* _Article_:
Franeker is a bit inland. You pass through a large lock to get inland. Today there was no change in water level so the lock opened to allow us to enter and moments later the other gates opened to allow us to exit. We enjoyed the fine weather passing through the tranquil countryside.
In addition to Franeker’s beautiful architecture, a main draw is the Royal Eise Eisinga Planetarium. The planetarium was built by Eise Eisinga between 1774 and 1781. A pendulum clock powers the movement of the planets, the whole apparatus handing from the ceiling. It is the oldest working planetarium in the world.
Franeker has been around since about the 9th century, playing a role in many major historical events too numerous to go through here. The name may have originally been “Froon-acker”, Friese for “land of the lord/king.” The town’s oldest street in the city is called Froonacker.
Next: Grou and more
One Lane Canal II
Rich with charm, Wergea is a tiny village in Friesland, We passed through on our boat Viking via their one lane canal, the only canal in the village. Tranquility, harmony of architecture, bikes on the lanes. In good weather the Netherlands is one of the best places on earth.
One Lane Canal, watercolor painting
We passed through this tiny town on this one lane canal in this tiny town in Friesland, rich with charm.
Reeds and a Stork
We have been mooring in the deep countryside of Friesland, a province of the Netherlands. Reeds, still used for making thatched roofs, line the canals. Among the wildlife are storks, who nest on the tops of trees. Their black tails help make them more visible from a distance. They have even made some special nesting spots for these large birds.
To the huge dikes on the Baltic Sea
After a day of travel canceled by high winds, we departed Stadskanaal at 9 am in the company of another boat and the bridge keepers who would be opening the bridges and operating the locks. There were some 35 opening bridges ahead. By the time we’d moved 50 meters I knew there was something wrong with the steering. We got through the bridge there and pulled over. We had no rudder control at all.
After attempting to add hydraulic oil failed, we knew we would be staying here for days- the steering pump had failed. Fortunately there was electricity and water on the dock. Had we been in the middle of nowhere we would be a more vulnerable position. Although we have solar panels and 450 liters of water, we can last as much as 10 days without access to electricity and water.

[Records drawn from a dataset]
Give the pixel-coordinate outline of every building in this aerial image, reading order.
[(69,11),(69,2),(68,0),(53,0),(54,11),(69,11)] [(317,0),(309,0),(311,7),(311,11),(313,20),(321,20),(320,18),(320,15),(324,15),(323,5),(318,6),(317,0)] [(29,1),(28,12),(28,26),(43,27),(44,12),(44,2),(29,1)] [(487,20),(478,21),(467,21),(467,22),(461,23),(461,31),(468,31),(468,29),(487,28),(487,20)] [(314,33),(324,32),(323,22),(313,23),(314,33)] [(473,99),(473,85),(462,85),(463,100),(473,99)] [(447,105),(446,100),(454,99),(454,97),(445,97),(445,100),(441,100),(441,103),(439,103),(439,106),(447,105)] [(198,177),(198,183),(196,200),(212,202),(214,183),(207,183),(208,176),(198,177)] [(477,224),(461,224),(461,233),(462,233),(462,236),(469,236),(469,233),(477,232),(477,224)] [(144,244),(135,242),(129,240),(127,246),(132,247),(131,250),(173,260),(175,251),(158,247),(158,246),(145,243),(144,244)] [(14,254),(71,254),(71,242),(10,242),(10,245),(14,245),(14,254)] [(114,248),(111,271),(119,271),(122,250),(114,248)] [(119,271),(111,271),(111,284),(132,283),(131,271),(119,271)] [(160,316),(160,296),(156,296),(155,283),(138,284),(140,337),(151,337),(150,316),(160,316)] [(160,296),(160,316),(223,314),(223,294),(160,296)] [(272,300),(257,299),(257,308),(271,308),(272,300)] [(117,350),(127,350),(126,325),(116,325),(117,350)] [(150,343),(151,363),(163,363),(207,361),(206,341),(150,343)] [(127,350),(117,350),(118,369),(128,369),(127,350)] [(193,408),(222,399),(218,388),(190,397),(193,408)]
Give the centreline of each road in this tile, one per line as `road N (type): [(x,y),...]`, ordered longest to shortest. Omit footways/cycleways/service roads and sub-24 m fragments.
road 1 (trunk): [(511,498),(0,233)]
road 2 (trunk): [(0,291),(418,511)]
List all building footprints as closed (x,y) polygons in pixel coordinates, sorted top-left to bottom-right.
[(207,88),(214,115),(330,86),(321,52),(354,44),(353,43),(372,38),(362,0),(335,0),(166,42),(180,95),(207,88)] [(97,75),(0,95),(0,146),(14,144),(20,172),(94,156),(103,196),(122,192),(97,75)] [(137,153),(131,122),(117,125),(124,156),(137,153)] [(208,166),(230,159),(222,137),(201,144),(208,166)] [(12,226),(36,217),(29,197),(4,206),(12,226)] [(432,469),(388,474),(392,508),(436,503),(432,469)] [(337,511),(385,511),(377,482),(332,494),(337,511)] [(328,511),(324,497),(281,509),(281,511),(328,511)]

* * *

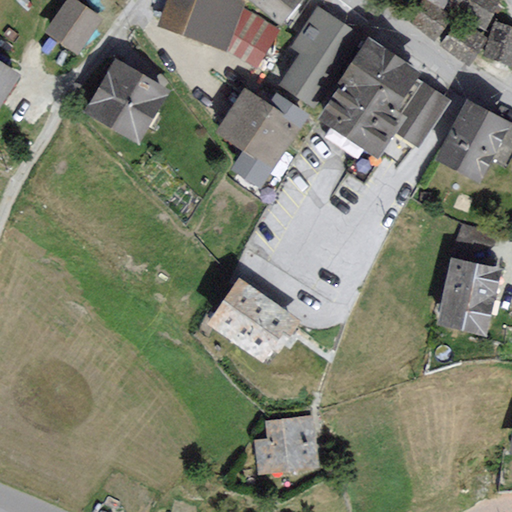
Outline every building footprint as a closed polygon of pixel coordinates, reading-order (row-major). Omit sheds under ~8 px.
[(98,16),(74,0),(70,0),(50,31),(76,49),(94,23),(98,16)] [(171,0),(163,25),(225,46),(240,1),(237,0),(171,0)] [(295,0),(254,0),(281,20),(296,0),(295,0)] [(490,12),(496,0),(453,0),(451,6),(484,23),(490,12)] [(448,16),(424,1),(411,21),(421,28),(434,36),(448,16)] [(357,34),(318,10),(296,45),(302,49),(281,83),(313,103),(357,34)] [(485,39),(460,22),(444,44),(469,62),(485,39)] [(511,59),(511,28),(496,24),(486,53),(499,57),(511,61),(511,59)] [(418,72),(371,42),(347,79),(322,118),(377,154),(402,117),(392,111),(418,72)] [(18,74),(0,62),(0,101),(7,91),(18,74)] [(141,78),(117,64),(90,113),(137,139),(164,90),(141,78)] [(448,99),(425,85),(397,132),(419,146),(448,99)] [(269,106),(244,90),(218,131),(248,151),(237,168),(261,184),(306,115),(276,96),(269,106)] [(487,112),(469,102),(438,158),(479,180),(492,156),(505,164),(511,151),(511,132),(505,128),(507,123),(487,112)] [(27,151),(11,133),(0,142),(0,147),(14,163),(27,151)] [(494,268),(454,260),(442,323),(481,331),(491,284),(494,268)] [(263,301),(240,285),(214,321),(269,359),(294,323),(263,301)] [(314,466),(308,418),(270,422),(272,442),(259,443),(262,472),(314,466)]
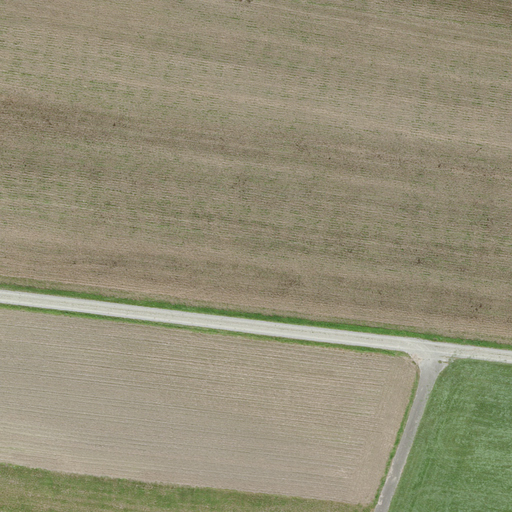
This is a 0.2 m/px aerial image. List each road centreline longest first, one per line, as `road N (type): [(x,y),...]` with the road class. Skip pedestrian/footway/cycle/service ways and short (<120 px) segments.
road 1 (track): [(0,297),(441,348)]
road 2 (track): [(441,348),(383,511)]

* _Task to complete_: Carry on the travel account about boating through Friesland from the point where it ends. These items bear no relation to the travel account about boating through Friesland.

* _Expected output_:
To get close enough to the electrical outlet we had to move the boat. We pulled it by hand after maneuvering it to the nearby dock with the bow thruster and engine. Moving the boat in a straight line this way is easy enough to do, but we had to get around two boats, which is not so easy. Our 13 year old visitor climbed on the boats to fend us off. It was a bit nerve wracking as the ropes tended to hang up on the boats we passed, as we had to loop the lines over the low sailboats. It took about 20 minutes.
While awaiting a solution to our steering problem we took a trip on the old and mighty steam locomotive to Vaandam, about 20 kilometers along the canal. It’s cars are all from the same era and in great condition as well, judging by appearances. A single engineer operates the locomotive, with little need for assistance in stoking the fire. Their tracks are exclusive to the steam locomotive. There are no traffic barriers so they have two employees standing guard at the crossings. Other employees check tickets or serve in the restaurant car, where we sat eating an appelgebak (apple pie, the national dessert) and drinking coffee or lemonade made from a syrup.
Eventually we founds a new steering pump, then moved on through all 20 plus bridges and the three ancient hand operated locks, accompanied by bridge keepers operating in teams to facilitate the movement, arriving at last in Groningen. We had already been there by bus, visiting the famous Groninger Museum. There is a good albeit small collection of women artists from the city, dating from the mid 19th century and an extensive permanent ceramics collection. The building sits in water with a brightly colored exterior. In the evening we climbed the 10 story super modern Forum, with multiple floors dedicated to the public library but including a Disney exhibition and a cinema.
The next day we made our way through the bridges of downtown Groningen, a charming way to see the old town. Soon we found ourselves in the countryside, with the occasional bridge and a few locks. Then we crossed the Lauwersmeer (meer is sea, like ‘mar’ in Spanish, coming from the Latin) to the mighty dike and flood gates at Lauwersoog, part of the Zuiderzee Works keeping the seas from flooding the entire country, as it did in the early 1950’s. The dike and its huge flood gates were completed in 1969.
A mighty wind often batters the mighty barrier. We were treated to a strong wind as we walked along the dike. On our ferry ride to the nearby barrier island the transport vessel was unbothered neither by the wind nor the chop that would have made our boat bounce around quite a bit, though posing no danger.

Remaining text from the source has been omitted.